Check mon status from socket

sudo ceph --admin-daemon /var/run/ceph/ceph-mon.qn-cnfslhc.asok config help
sudo ceph --admin-daemon /var/run/ceph/ceph-mon.qn-cnfslhc.asok config show
sudo ceph --admin-daemon /var/run/ceph/ceph-mon.qn-cnfslhc.asok

Enable msgr2

Enable msgr2 in nautilus

ceph mon enable-msgr2

OSD remove

$ ceph osd out osd.<ID>
$ systemctl stop osd.<ID>
$ ceph osd down osd.<ID>
$ ceph osd purge osd.<ID>
$ ceph auth rm  osd.<ID>

Disk clean up

check spurious partitions with lsblk and then remove them with

dmsetup remove <partition hash>

for i in `cat ~/disks.txt`;do id=$(lsblk $i  | grep ceph | awk '{print $1;}') && id_c=${id:2} && dmsetup remove $id_c ;done

Zap the the disk with gdisk

gdisk  /dev/sdbe < input

where input is a file with this content:

x
z
y
y

Pools

ceph osd pool ls
ceph osd pool  delete <pool> <pool> --yes-i-really-really-mean-it

OSD PG recreate

This is a destructive operation, to recover a severely degraded cluster. Retrieve the list of inactive PGs for a given :

ceph pg dump_stuck inactive | grep <state>
for i in `ceph pg dump_stuck inactive | grep <state> | awk '{print $1}'`;do ceph osd force-create-pg $i --yes-i-really-mean-it;done

BLUEFS_SPILLOVER BlueFS spillover detected

Sometimes the metadata can spillover to spinning disks. The way to solve this is to scrub the OSDs:

ceph osd scrub <id>

As a reference from the documentation:

Data Scrubbing: As part of maintaining data consistency and cleanliness, Ceph OSD Daemons can scrub objects within placement groups. That is, Ceph OSD Daemons can compare object metadata in one placement group with its replicas in placement groups stored on other OSDs. Scrubbing (usually performed daily) catches bugs or filesystem errors. Ceph OSD Daemons also perform deeper scrubbing by comparing data in objects bit-for-bit. Deep scrubbing (usually performed weekly) finds bad sectors on a drive that weren’t apparent in a light scrub. See Data Scrubbing for details on configuring scrubbing.
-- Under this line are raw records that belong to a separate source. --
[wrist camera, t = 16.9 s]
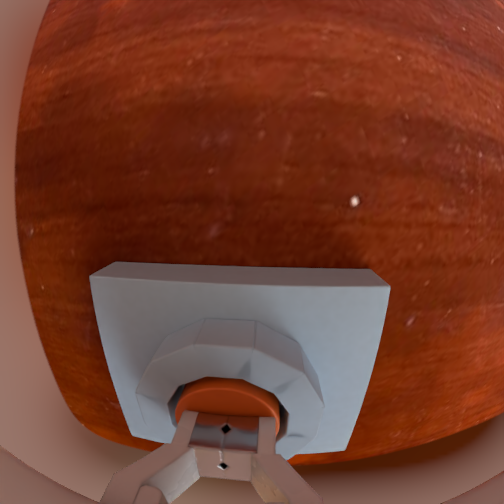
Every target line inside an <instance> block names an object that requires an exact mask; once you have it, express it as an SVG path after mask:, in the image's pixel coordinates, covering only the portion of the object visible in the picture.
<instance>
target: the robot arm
mask: <svg viewBox="0 0 504 504" xmlns="http://www.w3.org/2000/svg"><path fill="white" fill-rule="evenodd" d="M199 476H202V477H211V478H222V479H232V480H243V481H251V483H252V485H253V486H254V488H255V489H256V491H257V492H258V494H259V495H260V497H261V498H262V500H263V501H264V502H265V504H323V499H322V498H321V497H320V496H319V495H318V494H317V493H316V492H315V491H314V490H313V489H312V488H311V487H310V486H309V485H308V484H307V483H306V481H305V480H304V479H303V478H302V477H301V476H300V475H299V474H298V473H297V472H296V471H295V470H294V469H293V468H292V467H291V465H290V464H289V463H288V462H287V461H286V460H285V459H284V458H283V457H282V455H281V454H276V429H275V417H255V416H234V415H220V414H212V413H204V412H196V411H190V410H184V412H183V413H182V415H181V418H180V420H179V423H178V426H177V428H176V431H175V434H174V436H173V439H172V442H171V444H170V443H166V444H164V445H162V446H161V447H159V448H158V449H156V450H154V451H153V452H151V453H149V454H148V455H146V456H145V457H143V458H141V459H139V460H138V461H136V462H134V463H132V464H131V465H129V466H127V467H125V468H124V469H122V470H120V471H118V472H116V473H114V474H113V476H112V478H111V480H110V482H109V484H108V486H107V488H106V490H105V492H104V494H103V496H102V498H101V500H100V502H96V501H94V500H91V499H89V498H87V497H85V496H83V495H81V494H78V493H76V492H74V491H72V490H70V489H68V488H66V487H64V486H63V485H61V484H59V483H57V482H55V481H53V480H52V479H50V478H48V477H46V476H44V475H43V474H41V473H40V472H38V471H36V470H35V469H33V468H32V467H30V466H28V465H27V464H25V463H24V462H22V461H21V460H19V459H18V458H17V457H15V456H14V455H12V454H11V453H10V452H8V451H7V450H6V449H4V448H3V447H2V446H0V504H170V503H171V502H172V501H173V500H175V499H176V498H177V497H178V496H179V495H180V494H182V493H183V492H184V491H185V490H186V489H187V488H189V487H190V486H191V485H192V484H193V483H194V482H195V481H196V480H198V479H199V478H200V477H199ZM441 504H504V471H503V472H501V473H499V474H498V475H496V476H494V477H493V478H491V479H489V480H488V481H486V482H484V483H482V484H480V485H479V486H477V487H475V488H473V489H471V490H469V491H467V492H465V493H463V494H461V495H459V496H457V497H455V498H452V499H450V500H448V501H446V502H443V503H441Z"/></svg>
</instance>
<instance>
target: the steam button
mask: <svg viewBox="0 0 504 504" xmlns="http://www.w3.org/2000/svg"><path fill="white" fill-rule="evenodd" d="M184 410H190V411H196V412H204V413H212V414H220V415H234V416H255V417H275V429H276V436H277V434H278V432H279V428H280V415H279V400H278V398H277V397H276V396H275V394H274V393H272V392H269V391H267V390H265V389H263V388H260V387H258V386H256V385H254V384H252V383H250V382H247V381H245V380H243V379H235V378H220V377H209V376H206V377H203V378H201V379H198V380H195V381H192V382H189V383H186V384H185V386H184V388H183V391H182V393H181V396H180V398H179V401H178V403H177V406H176V409H175V418H176V422H177V424H178V423H179V420H180V418H181V415H182V413H183V412H184Z"/></svg>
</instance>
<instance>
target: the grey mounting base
mask: <svg viewBox="0 0 504 504" xmlns="http://www.w3.org/2000/svg"><path fill="white" fill-rule="evenodd" d="M89 278H90V285H91V291H92V297H93V303H94V308H95V314H96V319H97V323H98V328H99V332H100V337H101V341H102V345H103V349H104V353H105V357H106V360H107V364H108V368H109V371H110V375H111V378H112V381H113V384H114V388H115V391H116V394H117V397H118V400H119V403H120V405H121V408H122V411H123V414H124V416H125V419H126V422H127V424H128V427H129V429H130V432H131V434H132V436H135V437H139V438H144V439H148V440H152V441H157V442H161V443H165V444H166V443H170V444H171V442H172V439H173V436H174V434H175V431H176V428H177V426H178V424H177V422H176V418H175V409H176V406H177V403H178V401H179V398H180V396H181V393H182V391H183V388H184V386H185V384H186V383H189V382H192V381H195V380H198V379H201V378H203V377H206V376H209V377H220V378H235V379H243V380H245V381H247V382H250V383H252V384H254V385H256V386H258V387H260V388H263V389H265V390H267V391H269V392H272V393H274V394H275V396H276V397H277V398H278V400H279V415H280V428H279V432H278V434H277V436H276V454H281V455H282V457H283V458H284V459H285V460H288V459H289V458H291V457H293V456H294V455H295V454H308V453H323V452H335V451H344V450H345V449H346V446H347V444H348V441H349V439H350V436H351V434H352V431H353V428H354V426H355V423H356V420H357V417H358V415H359V412H360V409H361V406H362V403H363V400H364V397H365V393H366V390H367V387H368V384H369V380H370V377H371V373H372V370H373V366H374V362H375V358H376V355H377V351H378V347H379V342H380V338H381V334H382V329H383V325H384V320H385V315H386V310H387V304H388V299H389V293H390V285H388V284H387V283H386V282H385V281H384V280H383V279H381V278H380V277H379V276H378V275H377V274H376V273H374V272H373V271H372V270H371V269H335V268H285V267H246V266H214V265H185V264H160V263H136V262H114V263H112V264H110V265H108V266H106V267H104V268H103V269H101V270H99V271H97V272H95V273H93V274H92V275H90V276H89Z"/></svg>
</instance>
PG_DEGRADED (Degraded data redundancy: 10564/21718684 objects degraded (0.049%), 1 pg degraded)

Find the problematic PG

ceph health detail

With the id of the PG find the related OSD:

ceph pg 23.304 query | grep -A 1 acting

Restart the corresponding OSD.

Filesystem removal

First umount the fs from all the client, then stop all the metadata servers. After this issue:

ceph fs rm cephfs --yes-i-really-mean-it

Crash Warning

After checking with ceph crash ls-new, they can be cleaned with

for id in `ceph crash ls-new | awk '{print $1}' | awk '{if(NR>1)print}'`;do ceph crash archive $id;done

Slow ops

If you have warnings concerning slow ops that refer to timeout connection versus some osd you can solve in the following way. First of all login into the complaining host and find the slow ops by:

ceph daemon mon.ds-507 ops 2>&1 | grep "timeout osd"

Then try to restart the osd, this should clear the slow ops warnings.